__Provided information__:
......

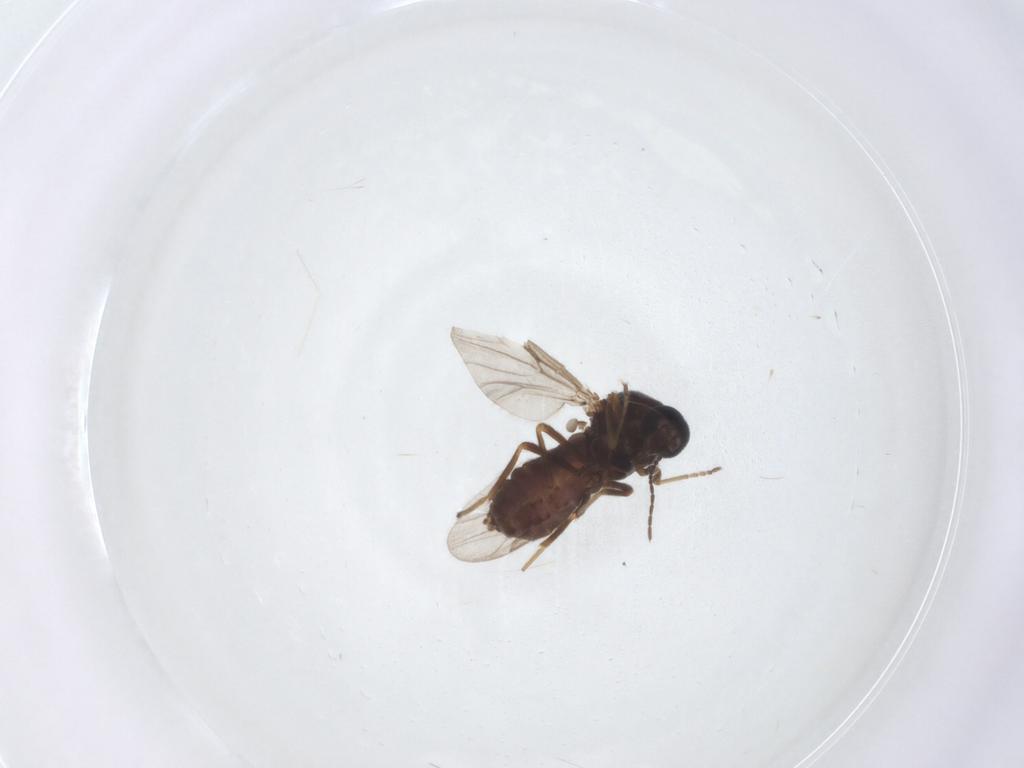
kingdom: Animalia
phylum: Arthropoda
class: Insecta
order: Diptera
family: Ceratopogonidae
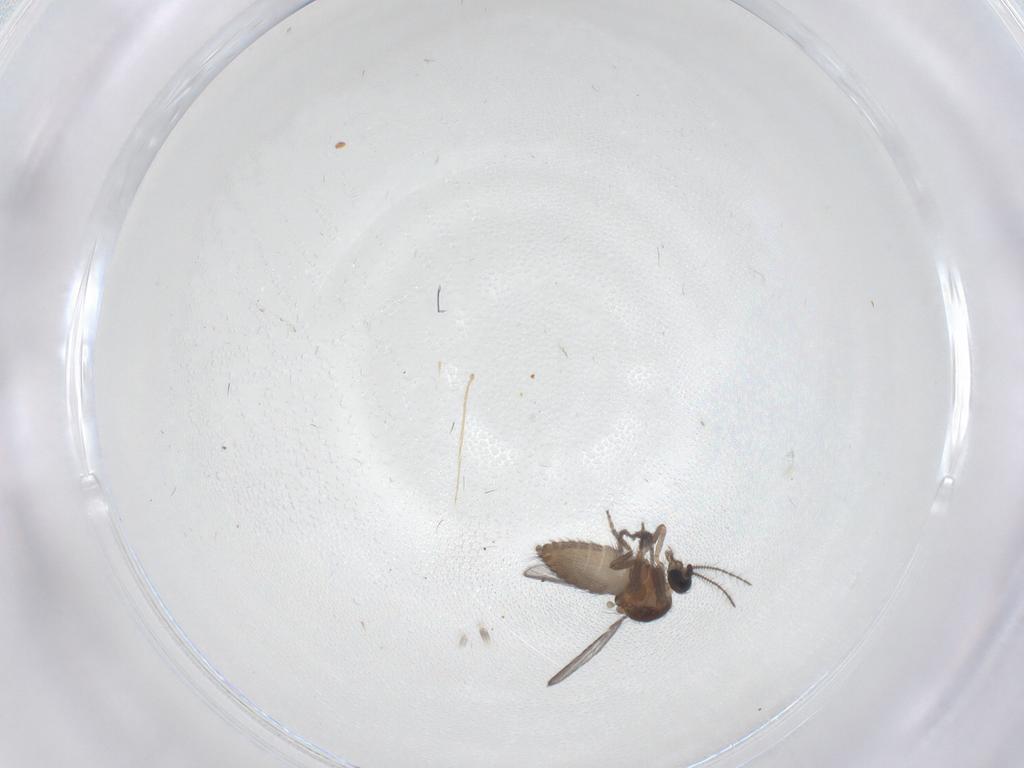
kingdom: Animalia
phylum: Arthropoda
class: Insecta
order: Diptera
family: Ceratopogonidae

......

__What you should do__: Reproduce all the rows above with every instance of "phylum" renamed to "division", leaving everything else unchanged. Omit the pictures from your output.

__Result of the task__:
kingdom: Animalia
division: Arthropoda
class: Insecta
order: Diptera
family: Ceratopogonidae
kingdom: Animalia
division: Arthropoda
class: Insecta
order: Diptera
family: Ceratopogonidae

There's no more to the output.